Governor Terry Branstad today said the president of Iowa State University “is not getting a pass” for using a university-owned plane for personal travel, but Branstad also is praising Steven Leath for his fundraising abilities.
“He’s been traveling all over the country, making calls, getting major contributions to Iowa State University,” Branstad said. “…That doesn’t excuse the mistake that he made…He’s indicated that he’s not going to be using Iowa State University aircraft in the future, but I also think you have to look at the whole picture.”

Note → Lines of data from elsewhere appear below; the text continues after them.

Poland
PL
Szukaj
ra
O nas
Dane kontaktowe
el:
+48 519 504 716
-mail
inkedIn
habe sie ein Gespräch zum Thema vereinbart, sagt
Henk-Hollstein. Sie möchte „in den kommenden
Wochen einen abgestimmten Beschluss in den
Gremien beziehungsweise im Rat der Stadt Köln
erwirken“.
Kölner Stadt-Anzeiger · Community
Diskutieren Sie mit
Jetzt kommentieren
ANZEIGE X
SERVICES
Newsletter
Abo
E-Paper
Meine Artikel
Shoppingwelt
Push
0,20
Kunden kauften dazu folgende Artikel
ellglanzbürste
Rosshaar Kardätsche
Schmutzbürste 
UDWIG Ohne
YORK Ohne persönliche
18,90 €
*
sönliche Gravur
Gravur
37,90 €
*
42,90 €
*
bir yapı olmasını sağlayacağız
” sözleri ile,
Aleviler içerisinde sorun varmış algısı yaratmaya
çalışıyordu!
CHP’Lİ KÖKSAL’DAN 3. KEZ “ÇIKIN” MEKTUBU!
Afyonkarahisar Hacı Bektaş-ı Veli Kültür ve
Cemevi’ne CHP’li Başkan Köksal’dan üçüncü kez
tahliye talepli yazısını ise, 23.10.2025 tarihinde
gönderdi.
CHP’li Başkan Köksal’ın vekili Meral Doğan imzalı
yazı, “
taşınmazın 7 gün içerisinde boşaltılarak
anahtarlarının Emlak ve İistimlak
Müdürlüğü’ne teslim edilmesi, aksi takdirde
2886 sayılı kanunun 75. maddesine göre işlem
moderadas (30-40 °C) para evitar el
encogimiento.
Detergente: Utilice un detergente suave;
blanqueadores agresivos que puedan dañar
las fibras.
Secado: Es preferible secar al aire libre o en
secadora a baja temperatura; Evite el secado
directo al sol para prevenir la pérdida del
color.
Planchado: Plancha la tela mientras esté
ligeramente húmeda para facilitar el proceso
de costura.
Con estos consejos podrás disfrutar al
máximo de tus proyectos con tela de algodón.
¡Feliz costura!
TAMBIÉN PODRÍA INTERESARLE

Branstad told reporters this morning he doesn’t know all the details of the situation, but Branstad indicated Leath “has reimbursed the university for use of the aircraft.” Leath has repaid the university $15,000 to cover damage done to the plane while Leath himself was flying it. However, Leath has not repaid ISU for using a larger university plane — flown by other pilots — to pick up his brother and sister-in-law enroute to and from a basketball game in New York City. Leath told The Iowa State Daily the trip had a business component and was a legitimate university expense.
Branstad said the Board of Regents is “doing a full review” of travel rules.
“I believe that the Regents is the appropriate governing body and that they are reviewing their policies and procedures to make sure that the use of aircraft and transportation is done appropriately at all three universities,” Branstad said during his weekly news conference.
Branstad in the 1980s sold a plane owned by the State of Iowa. Branstad says he did that because it was cheaper to fly commercial or drive than to pay for private pilots and upkeep of a state-owned plane. In 1977, the Iowa National Guard’s adjutant general was forced to resign for using military aircraft to fly out-of-state to visit his fiancé.